At the advice of the union, many Nunavik teachers filed objections to the notices of assessment.
“It was forcing the government to respond to all these notices,” said Patrick D’Astous, president of the AENQ. “People have been waiting years to hear back, and they’re really happy to get their money back.”
Although the Canada Revenue Agency agreed to lower the taxable amount for KSB staff in 2007, Quebec’s revenue agency only settled with the teachers’ union this past summer.
The union’s members who live in staff housing pay only a portion of what the KSB sets as the unit’s market rent, while the balance of rent is recorded as a taxable benefit on which these KSB employees pay.
Until now, a KSB employee living in a two-bedroom house would have been taxed on a monthly value of $707 in 2010, 2011 and 2012.
Revenu Quebec finally agreed to look at a lower evaluation.

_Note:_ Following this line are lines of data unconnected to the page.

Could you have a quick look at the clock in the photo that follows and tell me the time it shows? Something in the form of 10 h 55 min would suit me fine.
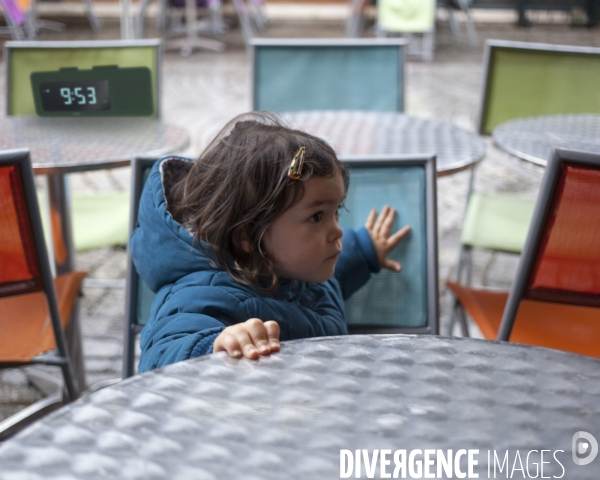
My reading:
9 h 53 min
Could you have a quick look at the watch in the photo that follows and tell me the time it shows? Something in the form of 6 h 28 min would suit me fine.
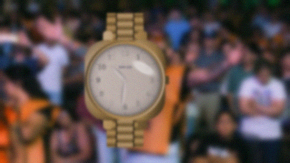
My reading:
10 h 31 min
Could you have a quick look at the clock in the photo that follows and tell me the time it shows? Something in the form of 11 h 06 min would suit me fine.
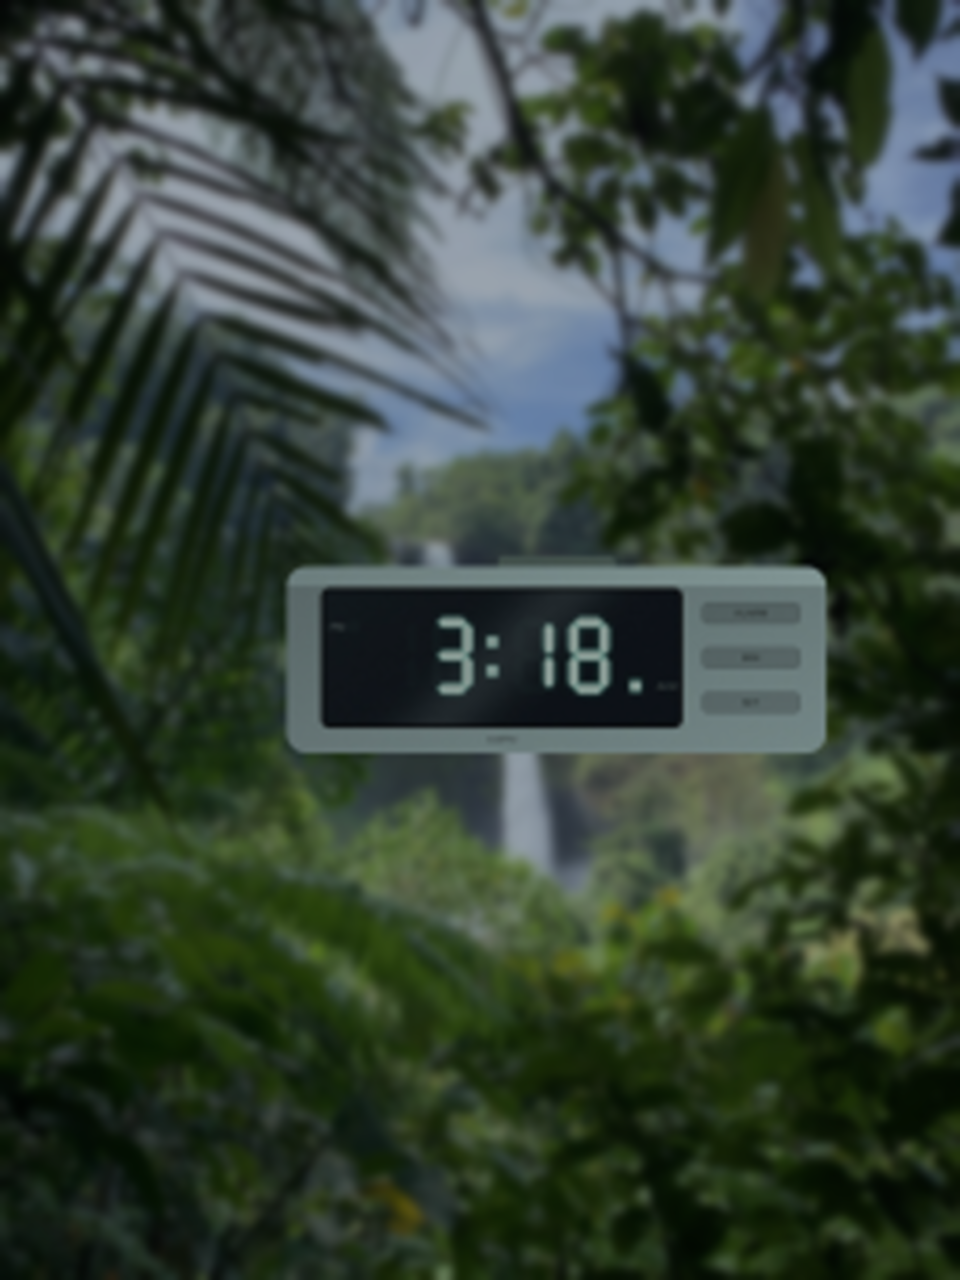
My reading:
3 h 18 min
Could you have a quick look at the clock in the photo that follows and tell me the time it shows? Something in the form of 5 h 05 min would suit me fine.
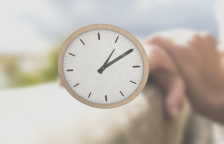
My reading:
1 h 10 min
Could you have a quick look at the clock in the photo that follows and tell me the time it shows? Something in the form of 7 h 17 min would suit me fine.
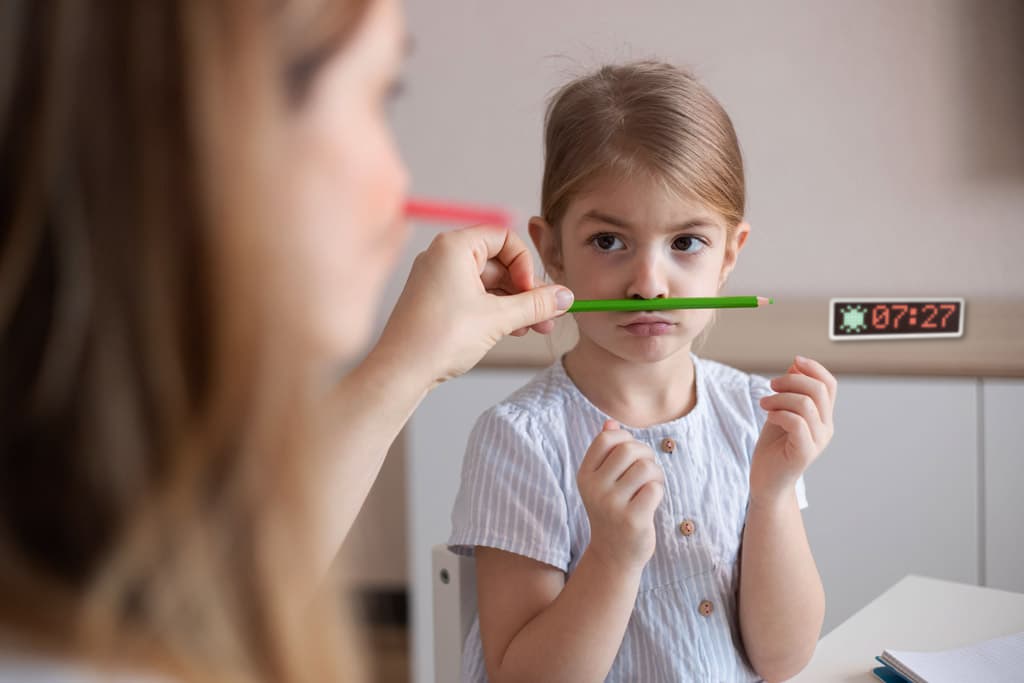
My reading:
7 h 27 min
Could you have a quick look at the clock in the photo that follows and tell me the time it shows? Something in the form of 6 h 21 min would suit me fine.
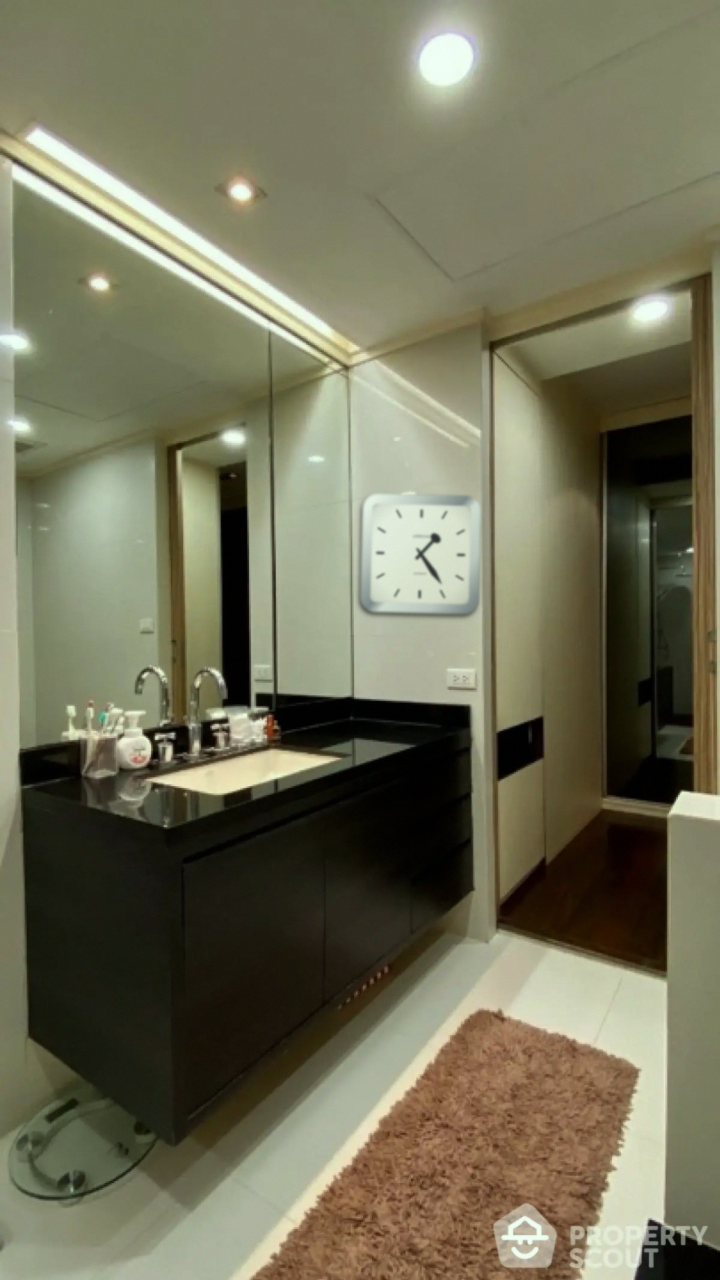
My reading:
1 h 24 min
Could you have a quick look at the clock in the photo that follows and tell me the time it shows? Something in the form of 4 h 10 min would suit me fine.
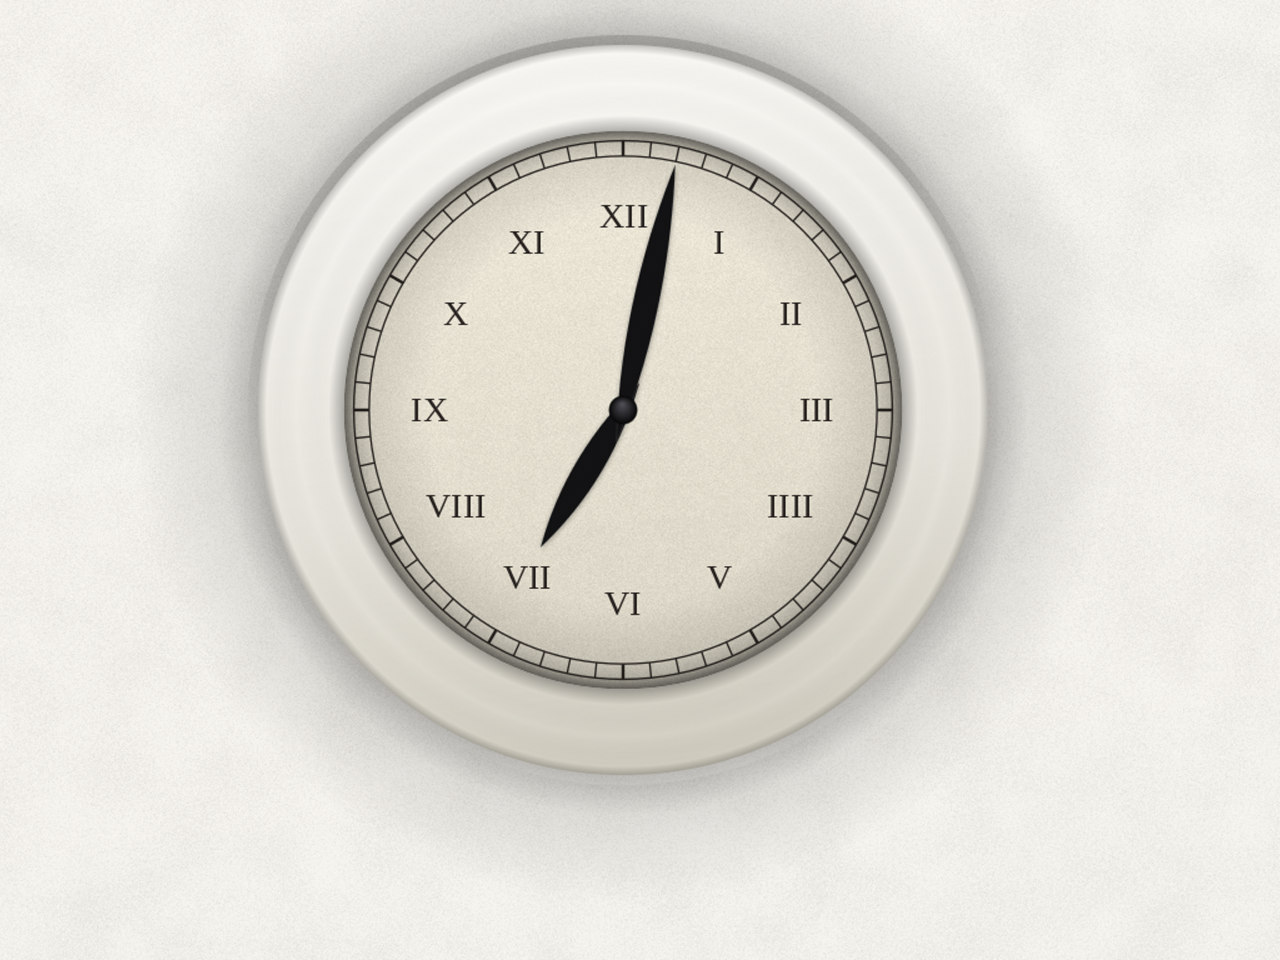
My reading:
7 h 02 min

So KSB staff will now be taxed for the same housing unit based on a monthly value of $351, which reflects the average rent paid for social housing in Nunavik.
“That’s the best evaluation we could come up with,” D’Astous said. “It’s representative of the available dwellings in Nunavik.”
The change will mean at least $1,000 in income tax savings every year for KSB teachers and support staff, D’Astous said.
And dating back to 2010, it will mean a reimbursement for the roughly 100 staff who have contested the taxable value of their housing, D’Astous said. Housing values assessed before 2010 will remain the same.
The AENQ oversaw about 30 of those appeals, D’Astous added – those staff members must first sign waivers before they can be reimbursed.
“As soon as we get those signatures, we can move ahead to get them their settlement,” he said.